In this work, we argue that the knowledge transfer facilitated by such a connective-relation mapping can indeed help to improve the performance of the multi-task learning models for IDRR with deep learning.


Consequently, in order to exploit the connective-relation mapping, we propose to embed the implicit connectives and the discourse relations into the same space that would be used to transfer the knowledge between connective and relation predictions via the mapping.


We introduce several mechanisms to encourage both knowledge sharing and representation distinction for the embeddings of the connectives and relations for IDRR.


In the experiments, we extensively demonstrate that the novel embeddings of connectives and relations along with the proposed mechanisms significantly improve the multi-task learning models for IDRR.


We achieve the state-of-the-art performance for IDRR over several settings of the benchmark dataset PDTB.


Related Work

There have been many research on IDRR since the creation of the PDTB dataset (Prasad et al., 2008).


The early work has manually designed various features for IDRR (Pitler et al., 2009; Lin et al., 2009; Wang et al., 2010; Zhou et al., 2010; Braud and Denis, 2015; Lei et al., 2018) while the recent approach has applied deep learning to significantly improve the performance of IDRR (Zhang et al., 2015; Ji et al., 2015a; Chen et al., 2016; Liu et al., 2016; Qin et al., 2016; Zhang et al., 2016; Cai and Zhao, 2017; Lan et al., 2017; Wu et al., 2017; Dai and Huang, 2018; Kishimoto et al., 2018).


The most related work to ours in this paper involves the multi-task learning models for IDRR that employ connectives as the auxiliary labels for the prediction of the discourse relations.


For the feature-based approach, (Zhou et al., 2010) employ a pipelined approach to first predict the connectives and then assign discourse relations accordingly while (Lan et al., 2013) use the connective-relation mapping to automatically generate synthetic data.

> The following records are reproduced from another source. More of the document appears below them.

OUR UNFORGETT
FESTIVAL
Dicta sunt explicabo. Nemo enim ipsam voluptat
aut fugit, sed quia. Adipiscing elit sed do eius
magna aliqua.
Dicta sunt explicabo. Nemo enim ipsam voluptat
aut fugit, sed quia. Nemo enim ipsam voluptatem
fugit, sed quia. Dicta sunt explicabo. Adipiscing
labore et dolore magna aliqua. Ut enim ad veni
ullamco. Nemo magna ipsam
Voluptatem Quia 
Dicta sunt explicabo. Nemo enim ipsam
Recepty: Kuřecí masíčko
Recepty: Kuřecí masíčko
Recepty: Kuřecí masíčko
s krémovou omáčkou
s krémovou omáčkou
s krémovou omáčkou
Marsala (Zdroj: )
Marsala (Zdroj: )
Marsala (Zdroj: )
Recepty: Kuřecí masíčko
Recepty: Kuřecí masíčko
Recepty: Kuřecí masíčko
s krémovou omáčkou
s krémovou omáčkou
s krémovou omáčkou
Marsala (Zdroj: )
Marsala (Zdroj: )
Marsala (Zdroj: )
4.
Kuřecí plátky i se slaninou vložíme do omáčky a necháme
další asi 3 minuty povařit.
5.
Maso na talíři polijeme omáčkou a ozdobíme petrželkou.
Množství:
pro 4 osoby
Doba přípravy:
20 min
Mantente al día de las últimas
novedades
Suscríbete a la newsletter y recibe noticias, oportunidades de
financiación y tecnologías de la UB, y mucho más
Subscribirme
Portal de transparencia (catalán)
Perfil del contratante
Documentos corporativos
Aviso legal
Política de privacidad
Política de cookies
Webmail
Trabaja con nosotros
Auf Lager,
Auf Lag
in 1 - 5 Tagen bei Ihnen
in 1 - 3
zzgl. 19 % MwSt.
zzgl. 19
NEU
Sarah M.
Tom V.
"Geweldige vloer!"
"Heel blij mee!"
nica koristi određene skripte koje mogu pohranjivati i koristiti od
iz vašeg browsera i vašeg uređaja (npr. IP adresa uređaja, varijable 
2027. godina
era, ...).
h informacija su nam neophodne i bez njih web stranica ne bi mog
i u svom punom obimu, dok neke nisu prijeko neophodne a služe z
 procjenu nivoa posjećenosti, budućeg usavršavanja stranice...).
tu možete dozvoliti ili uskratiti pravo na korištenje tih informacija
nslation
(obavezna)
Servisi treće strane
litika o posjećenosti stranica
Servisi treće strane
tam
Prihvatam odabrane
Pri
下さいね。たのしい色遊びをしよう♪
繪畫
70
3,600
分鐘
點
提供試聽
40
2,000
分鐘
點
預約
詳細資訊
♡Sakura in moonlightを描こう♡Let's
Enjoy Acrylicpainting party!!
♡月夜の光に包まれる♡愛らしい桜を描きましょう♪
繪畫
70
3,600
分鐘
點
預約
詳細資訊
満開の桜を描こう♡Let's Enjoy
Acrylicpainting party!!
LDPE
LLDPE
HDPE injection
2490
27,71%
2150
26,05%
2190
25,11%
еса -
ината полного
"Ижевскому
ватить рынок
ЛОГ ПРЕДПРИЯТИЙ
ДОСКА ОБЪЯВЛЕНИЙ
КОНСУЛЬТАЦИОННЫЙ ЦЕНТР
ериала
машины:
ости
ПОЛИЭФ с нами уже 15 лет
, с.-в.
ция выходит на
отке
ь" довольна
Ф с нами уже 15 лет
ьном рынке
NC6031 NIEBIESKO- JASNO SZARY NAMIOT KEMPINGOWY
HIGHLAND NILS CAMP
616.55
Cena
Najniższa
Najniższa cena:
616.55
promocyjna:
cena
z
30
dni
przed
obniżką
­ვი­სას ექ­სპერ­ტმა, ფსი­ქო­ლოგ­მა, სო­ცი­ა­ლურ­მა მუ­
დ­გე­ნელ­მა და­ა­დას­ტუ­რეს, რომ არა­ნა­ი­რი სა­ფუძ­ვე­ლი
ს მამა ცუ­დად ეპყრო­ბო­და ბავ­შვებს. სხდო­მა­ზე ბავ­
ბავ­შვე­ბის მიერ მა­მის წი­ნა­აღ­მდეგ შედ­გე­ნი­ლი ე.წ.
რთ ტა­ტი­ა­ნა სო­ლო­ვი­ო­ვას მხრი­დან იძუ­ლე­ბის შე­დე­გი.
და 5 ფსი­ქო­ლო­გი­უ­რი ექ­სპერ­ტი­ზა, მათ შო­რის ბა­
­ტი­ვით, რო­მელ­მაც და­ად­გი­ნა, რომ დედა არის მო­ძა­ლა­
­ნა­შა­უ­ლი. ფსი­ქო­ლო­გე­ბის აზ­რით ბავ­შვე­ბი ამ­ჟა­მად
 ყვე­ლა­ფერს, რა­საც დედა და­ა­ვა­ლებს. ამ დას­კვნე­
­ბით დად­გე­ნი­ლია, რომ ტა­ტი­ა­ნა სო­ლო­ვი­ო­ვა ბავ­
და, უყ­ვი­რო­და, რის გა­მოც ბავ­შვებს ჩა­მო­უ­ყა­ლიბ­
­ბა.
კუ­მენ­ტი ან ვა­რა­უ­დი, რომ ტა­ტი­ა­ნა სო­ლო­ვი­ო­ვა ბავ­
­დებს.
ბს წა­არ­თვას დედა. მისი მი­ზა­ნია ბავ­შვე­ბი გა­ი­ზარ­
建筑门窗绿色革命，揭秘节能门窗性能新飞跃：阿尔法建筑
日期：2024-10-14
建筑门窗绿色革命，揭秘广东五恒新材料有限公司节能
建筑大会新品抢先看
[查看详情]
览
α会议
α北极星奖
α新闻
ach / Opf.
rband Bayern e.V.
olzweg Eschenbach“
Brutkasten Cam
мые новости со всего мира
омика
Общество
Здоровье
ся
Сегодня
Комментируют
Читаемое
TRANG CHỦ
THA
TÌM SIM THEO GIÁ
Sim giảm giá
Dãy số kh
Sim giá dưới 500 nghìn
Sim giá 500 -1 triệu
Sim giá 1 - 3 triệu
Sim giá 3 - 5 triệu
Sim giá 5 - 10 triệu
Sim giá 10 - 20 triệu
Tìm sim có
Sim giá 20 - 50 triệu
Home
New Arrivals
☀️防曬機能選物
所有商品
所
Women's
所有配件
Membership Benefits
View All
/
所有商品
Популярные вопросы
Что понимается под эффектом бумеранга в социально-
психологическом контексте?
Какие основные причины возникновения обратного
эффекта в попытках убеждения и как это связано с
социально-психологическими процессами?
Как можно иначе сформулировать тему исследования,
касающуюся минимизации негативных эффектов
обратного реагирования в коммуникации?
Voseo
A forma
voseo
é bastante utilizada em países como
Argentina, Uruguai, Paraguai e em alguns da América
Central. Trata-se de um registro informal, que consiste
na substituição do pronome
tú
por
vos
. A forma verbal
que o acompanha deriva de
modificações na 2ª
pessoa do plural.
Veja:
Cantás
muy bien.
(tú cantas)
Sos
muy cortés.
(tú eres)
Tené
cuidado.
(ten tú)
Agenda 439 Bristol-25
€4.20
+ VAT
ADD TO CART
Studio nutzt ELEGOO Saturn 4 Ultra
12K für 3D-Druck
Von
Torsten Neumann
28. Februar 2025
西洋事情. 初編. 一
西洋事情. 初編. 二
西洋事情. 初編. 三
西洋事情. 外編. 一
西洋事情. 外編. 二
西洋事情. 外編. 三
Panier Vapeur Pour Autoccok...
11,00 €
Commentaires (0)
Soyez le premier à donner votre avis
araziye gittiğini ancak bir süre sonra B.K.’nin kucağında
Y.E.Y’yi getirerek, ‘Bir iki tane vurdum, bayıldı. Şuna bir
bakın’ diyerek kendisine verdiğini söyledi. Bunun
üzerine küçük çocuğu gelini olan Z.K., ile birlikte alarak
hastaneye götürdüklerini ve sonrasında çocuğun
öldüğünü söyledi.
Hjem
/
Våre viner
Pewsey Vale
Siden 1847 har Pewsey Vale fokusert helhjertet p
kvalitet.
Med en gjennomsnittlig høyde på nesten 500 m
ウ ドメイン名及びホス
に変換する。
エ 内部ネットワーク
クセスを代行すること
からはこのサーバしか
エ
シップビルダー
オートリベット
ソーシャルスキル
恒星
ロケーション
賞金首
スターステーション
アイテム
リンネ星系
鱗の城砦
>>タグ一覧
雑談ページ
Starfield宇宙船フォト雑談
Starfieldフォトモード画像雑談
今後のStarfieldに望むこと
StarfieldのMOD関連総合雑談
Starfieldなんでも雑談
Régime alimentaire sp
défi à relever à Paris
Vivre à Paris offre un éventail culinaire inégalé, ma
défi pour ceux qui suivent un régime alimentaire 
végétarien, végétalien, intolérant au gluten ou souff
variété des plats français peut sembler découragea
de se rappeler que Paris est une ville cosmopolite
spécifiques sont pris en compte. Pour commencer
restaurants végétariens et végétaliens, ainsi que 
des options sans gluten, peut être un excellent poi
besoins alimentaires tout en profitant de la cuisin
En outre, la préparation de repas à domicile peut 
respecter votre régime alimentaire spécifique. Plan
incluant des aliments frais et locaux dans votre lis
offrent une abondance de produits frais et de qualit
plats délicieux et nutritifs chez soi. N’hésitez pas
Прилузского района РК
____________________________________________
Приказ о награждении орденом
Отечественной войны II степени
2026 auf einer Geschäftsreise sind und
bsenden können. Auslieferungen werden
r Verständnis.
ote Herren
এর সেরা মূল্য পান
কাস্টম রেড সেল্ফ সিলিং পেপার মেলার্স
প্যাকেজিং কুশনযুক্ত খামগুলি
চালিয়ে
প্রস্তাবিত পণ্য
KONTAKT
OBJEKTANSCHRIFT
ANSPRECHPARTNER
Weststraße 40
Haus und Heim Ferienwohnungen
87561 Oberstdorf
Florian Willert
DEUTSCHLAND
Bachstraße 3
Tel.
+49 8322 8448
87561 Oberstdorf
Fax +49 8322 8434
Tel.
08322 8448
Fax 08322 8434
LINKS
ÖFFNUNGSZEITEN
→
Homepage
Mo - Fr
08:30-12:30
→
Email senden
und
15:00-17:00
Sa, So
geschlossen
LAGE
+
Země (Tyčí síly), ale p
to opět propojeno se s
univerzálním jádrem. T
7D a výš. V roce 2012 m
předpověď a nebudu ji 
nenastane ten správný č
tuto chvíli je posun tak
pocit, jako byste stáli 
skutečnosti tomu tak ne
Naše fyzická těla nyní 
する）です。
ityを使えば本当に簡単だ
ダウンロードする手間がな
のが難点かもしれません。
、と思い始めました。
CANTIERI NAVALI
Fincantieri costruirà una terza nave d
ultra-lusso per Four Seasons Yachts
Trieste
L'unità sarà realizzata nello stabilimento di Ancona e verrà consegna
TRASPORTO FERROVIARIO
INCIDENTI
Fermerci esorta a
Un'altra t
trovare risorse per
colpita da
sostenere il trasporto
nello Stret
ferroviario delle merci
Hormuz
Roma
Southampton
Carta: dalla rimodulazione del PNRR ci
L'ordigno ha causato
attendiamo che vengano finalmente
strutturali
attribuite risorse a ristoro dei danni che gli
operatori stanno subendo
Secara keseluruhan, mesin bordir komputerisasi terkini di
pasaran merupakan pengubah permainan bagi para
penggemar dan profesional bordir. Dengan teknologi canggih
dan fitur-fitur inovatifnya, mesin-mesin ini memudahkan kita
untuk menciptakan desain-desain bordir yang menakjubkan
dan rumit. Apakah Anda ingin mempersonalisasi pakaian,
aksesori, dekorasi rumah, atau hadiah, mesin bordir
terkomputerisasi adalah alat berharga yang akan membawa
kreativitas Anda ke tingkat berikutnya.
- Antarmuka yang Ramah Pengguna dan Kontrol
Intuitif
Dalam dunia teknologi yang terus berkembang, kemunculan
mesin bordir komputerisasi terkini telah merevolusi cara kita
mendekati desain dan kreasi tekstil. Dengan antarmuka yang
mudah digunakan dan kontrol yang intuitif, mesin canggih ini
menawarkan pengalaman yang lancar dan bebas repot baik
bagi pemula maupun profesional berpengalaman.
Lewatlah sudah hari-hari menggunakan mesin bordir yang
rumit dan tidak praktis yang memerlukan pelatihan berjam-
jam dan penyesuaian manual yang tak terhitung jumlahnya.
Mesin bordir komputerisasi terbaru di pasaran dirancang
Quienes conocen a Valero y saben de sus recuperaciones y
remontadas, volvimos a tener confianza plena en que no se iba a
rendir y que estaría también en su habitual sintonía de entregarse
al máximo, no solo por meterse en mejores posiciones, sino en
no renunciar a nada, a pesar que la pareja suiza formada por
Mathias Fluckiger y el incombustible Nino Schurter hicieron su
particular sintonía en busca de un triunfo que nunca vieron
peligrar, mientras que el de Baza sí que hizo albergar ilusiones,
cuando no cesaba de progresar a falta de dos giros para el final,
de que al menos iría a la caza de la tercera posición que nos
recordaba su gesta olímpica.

For the recent work on deep learning for IDRR, (Liu et al., 2016; Wu et al., 2016; Lan et al., 2017; Bai and Zhao, 2018) simultaneously predict connectives and relations assuming the shared parameters of the deep learning models while (Qin et al., 2017) develop adversarial networks to encourage the relation models to mimic the features learned from the connective incorporation.


However, none of these work employs embeddings of connectives and relations to transfer knowledge with the connective-relation mapping and deep learning as we do in this work.